Varos Glossary

GAID (Google Advertising ID)

What is GAID (Google Advertising ID)

A Google Advertising ID (GAID), also known as an Android ID or Android Advertising ID, is code that allows both developers and marketers to track user behavior, measure campaign performance, and deliver targeted, personalized ads while maintaining user privacy. Taking the form of a device-specific identifier, the GAID allows users to opt out of personalized ads or reset their advertising data at any time. 

The GAID was originally introduced as an Android-based equivalent to Apple's Unique Device Identifier, which was later replaced with the Apple Identifier for Advertisers (IDFA). When Apple officially announced plans to retire IDFA with the launch of iOS14 in 2022, many believed that Google would soon follow suit.

Those beliefs were validated when, later that year, the company announced a new initiative known as the Privacy Sandbox.

What's the Difference Between GAID and the Privacy Sandbox?

The Privacy Sandbox is effectively a replacement for GAID. On Android, it will introduce alternatives to Google's Advertising ID while also limiting data sharing with third-party publishers. Per Google, the Privacy Sandbox was established with three overarching goals in mind:

  • Build new, privacy-focused technology that will make current web tracking tools obsolete and block covert tracking. 
  • Empower publishers and developers with the information they require to serve relevant content and advertisements. 
  • Collaborate with publishers, advertisers, and developers to build a new set of Internet privacy standards.

On its Privacy Sandbox for Android Page, Google asserts that it intends to replicate much of the core functionality of GAID through tools such as its Attribution Reporting API and Protected Audience API. It also acknowledges that while it does eventually intend to deprecate GAID, it does not plan to make any substantial changes until at least 2024. 

When Will Google Retire the GAID?

With the impending retirement of GAID, the capacity to track revenue and advertising benchmarks across mobile devices will be more important than ever.

At the moment, there is no concrete date for the retirement of the GAID, save for sometime in 2024. Google has made clear that it will provide "substantial notice" ahead of any future changes, ensuring advertisers can adequately prepare for the shift. In the meantime, the company has invited application publishers, application developers, advertising technology firms, and advertisers to collaborate on the development of the Privacy Sandbox.

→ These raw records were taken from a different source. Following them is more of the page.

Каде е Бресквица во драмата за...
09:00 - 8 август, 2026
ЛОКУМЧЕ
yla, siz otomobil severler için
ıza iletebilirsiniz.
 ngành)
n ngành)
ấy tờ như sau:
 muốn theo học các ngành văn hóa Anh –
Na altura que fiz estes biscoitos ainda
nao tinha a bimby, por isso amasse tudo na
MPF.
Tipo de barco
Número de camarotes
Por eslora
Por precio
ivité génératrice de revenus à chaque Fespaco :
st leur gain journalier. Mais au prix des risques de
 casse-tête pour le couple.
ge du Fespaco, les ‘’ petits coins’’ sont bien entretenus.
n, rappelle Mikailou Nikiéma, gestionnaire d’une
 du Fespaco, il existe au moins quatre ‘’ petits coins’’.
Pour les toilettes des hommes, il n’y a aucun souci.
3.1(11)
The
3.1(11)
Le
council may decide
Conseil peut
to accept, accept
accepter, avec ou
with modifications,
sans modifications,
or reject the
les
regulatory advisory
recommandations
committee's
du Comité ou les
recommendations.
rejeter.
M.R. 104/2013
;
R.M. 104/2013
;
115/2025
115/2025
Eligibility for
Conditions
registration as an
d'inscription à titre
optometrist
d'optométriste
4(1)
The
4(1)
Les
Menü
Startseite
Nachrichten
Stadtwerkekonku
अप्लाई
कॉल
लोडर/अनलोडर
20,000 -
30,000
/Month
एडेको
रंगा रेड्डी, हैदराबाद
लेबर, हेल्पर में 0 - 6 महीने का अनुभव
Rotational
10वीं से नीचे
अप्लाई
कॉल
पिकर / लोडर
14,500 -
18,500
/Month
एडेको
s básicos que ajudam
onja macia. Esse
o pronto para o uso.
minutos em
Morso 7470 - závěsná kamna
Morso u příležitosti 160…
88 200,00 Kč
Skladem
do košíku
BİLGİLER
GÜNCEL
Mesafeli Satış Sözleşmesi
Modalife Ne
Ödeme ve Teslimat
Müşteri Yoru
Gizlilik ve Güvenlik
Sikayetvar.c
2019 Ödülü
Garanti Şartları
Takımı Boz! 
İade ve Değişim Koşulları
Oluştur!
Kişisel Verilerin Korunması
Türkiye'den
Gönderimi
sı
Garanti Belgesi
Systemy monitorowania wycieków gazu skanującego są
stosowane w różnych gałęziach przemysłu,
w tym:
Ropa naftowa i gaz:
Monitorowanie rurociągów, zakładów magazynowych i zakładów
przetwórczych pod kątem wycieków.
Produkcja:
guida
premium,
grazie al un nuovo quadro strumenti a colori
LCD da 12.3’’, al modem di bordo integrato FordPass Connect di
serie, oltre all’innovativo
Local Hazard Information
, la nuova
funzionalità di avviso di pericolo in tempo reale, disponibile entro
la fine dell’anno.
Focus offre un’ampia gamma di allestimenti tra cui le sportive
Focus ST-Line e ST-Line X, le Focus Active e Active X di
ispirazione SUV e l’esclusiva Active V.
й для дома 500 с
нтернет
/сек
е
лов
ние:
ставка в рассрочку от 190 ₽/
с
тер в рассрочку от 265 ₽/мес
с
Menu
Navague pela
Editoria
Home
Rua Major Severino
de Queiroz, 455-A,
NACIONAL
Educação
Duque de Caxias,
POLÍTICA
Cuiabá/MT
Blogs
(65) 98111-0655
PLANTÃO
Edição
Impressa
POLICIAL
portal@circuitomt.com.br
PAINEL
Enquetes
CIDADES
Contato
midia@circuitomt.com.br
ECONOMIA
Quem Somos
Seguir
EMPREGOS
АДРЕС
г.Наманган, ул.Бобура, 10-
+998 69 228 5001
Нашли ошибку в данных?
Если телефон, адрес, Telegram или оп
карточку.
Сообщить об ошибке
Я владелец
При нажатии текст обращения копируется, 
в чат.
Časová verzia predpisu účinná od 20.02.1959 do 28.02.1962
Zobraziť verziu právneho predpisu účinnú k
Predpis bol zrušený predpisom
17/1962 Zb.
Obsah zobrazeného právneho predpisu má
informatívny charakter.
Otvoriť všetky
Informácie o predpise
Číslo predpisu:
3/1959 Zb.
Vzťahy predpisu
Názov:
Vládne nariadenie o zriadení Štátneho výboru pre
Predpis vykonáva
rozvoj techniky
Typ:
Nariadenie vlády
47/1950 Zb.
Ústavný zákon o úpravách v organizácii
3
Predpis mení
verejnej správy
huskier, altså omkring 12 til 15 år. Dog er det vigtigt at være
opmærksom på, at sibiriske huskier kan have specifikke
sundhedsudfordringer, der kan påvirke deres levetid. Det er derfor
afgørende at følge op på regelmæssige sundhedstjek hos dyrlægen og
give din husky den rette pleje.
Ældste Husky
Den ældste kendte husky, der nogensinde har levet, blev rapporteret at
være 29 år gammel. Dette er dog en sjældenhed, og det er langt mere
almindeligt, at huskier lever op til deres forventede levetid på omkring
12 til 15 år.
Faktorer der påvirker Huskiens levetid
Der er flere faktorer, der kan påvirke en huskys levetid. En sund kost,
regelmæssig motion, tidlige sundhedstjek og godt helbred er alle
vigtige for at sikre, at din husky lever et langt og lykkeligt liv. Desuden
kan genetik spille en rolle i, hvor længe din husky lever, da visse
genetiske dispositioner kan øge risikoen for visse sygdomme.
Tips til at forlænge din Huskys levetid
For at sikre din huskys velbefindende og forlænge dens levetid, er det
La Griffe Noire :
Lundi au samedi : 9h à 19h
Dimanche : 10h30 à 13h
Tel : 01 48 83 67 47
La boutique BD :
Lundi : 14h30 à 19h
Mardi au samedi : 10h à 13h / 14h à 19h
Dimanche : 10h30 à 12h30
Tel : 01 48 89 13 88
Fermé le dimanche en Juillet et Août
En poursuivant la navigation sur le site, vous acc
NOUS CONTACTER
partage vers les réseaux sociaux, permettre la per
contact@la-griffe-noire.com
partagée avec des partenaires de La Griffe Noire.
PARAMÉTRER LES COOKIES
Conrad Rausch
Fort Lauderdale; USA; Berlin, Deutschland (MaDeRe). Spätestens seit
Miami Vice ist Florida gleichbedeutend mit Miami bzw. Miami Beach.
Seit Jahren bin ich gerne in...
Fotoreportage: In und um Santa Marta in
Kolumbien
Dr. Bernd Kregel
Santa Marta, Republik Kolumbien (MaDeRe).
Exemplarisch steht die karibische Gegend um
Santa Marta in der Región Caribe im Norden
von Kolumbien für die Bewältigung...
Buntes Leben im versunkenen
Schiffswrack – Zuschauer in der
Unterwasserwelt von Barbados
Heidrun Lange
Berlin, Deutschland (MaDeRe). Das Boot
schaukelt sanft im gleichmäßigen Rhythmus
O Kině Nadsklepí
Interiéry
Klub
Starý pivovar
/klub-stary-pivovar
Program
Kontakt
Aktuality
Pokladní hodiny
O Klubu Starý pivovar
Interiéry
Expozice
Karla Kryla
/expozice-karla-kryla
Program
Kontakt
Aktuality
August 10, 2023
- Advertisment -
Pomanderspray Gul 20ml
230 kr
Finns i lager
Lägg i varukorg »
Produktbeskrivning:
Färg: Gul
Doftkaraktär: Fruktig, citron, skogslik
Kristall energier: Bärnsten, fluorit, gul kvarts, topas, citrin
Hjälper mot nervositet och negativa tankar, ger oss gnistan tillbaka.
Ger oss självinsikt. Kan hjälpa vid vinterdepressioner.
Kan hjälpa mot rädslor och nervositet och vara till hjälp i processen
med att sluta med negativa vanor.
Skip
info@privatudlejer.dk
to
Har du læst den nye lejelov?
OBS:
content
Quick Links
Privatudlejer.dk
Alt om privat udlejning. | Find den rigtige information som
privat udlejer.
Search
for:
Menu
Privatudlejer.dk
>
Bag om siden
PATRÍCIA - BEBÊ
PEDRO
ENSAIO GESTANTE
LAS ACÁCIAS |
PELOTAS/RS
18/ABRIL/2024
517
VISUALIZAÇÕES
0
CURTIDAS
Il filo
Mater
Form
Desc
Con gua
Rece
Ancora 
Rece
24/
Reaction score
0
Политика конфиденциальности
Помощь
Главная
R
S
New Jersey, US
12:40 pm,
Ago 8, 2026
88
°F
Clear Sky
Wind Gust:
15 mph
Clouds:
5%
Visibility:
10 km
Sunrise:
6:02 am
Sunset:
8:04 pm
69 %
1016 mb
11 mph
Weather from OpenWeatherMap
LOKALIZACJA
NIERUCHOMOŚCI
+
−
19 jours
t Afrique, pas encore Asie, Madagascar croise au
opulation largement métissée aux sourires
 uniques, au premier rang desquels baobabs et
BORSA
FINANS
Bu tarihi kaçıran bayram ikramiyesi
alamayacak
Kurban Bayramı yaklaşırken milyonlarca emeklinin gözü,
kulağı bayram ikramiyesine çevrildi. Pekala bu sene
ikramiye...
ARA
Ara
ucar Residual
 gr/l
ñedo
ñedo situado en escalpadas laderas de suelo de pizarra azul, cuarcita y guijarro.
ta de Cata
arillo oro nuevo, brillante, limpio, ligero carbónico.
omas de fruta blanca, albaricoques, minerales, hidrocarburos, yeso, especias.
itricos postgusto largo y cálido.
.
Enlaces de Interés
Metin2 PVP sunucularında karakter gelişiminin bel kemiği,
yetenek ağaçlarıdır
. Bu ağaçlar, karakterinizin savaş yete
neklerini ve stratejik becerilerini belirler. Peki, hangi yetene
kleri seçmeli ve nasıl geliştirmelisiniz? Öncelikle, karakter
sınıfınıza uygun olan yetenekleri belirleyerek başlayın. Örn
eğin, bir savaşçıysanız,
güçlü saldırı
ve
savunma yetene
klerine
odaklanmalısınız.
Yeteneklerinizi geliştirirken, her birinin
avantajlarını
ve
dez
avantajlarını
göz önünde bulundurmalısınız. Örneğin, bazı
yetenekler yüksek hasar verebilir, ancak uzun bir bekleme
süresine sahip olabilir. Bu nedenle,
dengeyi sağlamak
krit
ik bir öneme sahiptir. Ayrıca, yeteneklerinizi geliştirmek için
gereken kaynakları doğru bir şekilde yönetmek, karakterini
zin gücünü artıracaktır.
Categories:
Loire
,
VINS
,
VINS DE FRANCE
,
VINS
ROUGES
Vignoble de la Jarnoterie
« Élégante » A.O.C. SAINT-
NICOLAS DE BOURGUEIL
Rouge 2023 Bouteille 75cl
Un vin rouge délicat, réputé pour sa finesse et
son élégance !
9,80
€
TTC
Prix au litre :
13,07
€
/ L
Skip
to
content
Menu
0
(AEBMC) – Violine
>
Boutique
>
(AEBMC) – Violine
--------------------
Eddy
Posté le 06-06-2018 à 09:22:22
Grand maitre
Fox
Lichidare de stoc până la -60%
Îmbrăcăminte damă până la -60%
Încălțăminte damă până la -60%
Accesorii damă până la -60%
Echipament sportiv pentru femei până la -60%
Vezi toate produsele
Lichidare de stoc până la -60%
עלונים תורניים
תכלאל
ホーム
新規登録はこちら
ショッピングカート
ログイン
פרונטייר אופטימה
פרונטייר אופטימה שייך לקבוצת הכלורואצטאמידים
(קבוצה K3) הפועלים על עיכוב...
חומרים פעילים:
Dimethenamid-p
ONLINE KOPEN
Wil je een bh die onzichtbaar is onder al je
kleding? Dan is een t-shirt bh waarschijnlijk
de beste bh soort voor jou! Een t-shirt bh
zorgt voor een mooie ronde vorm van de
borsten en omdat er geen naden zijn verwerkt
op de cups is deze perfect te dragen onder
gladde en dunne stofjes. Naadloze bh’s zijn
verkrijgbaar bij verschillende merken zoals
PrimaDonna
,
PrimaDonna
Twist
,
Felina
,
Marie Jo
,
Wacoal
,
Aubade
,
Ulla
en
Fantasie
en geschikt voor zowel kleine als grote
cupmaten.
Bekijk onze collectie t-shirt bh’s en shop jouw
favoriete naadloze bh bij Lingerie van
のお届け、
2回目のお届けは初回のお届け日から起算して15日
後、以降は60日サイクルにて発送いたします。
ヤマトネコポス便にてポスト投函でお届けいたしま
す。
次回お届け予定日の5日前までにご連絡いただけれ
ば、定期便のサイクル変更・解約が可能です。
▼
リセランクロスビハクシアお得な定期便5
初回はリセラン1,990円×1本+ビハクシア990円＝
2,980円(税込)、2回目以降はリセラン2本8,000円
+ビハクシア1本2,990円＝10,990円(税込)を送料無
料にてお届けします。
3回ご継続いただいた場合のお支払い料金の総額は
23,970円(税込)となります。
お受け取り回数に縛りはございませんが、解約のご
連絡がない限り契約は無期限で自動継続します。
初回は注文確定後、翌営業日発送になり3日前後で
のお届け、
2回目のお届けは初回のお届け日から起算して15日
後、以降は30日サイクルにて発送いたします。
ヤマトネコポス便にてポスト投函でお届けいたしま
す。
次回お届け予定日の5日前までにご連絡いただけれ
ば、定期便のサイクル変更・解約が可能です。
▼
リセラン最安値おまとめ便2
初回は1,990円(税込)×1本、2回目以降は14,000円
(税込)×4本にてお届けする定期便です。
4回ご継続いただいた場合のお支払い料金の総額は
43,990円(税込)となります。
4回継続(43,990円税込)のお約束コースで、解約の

Users can give feedback on design proposals to the sandbox at

It's important to note that while the GAID still exists, Google has introduced another new identifier known as AppSetID. This identifier is meant to be used exclusively for fraud detection and analytics, and cannot be used for advertising in any capacity. The AppSetID also automatically resets itself when a publisher's applications are uninstalled from a device, and expires if a user doesn't access a publisher's applications in 13 months. 

How To Get Your GAID

Users can find their Google Advertising ID by taking the following steps:

  1. Access the Settings app on your Android device.
  2. Tap on Google under the Personal subhead. 
  3. Tap on Ads under Services. 
  4. The next screen will display your GAID along with several options. From here, you can: 
  • Reset your advertising ID.
  • Opt out of personalization.
  • Enable debug logging for ads. 
  • Delete your advertising ID.

For advertisers, there are a few things to know about the current state of GAID:

  • You can still leverage the GAID of users who've opted in and granted the necessary permissions for advertising and marketing purposes. 
  • You can still access the GAID of users who've opted out for limited use cases like fraud prevention and analytics, meaning it will serve a similar function to AppSetID.  
  • Any attempts to replicate the functionality of GAID with your own persistent identifier may result in a policy violation warning.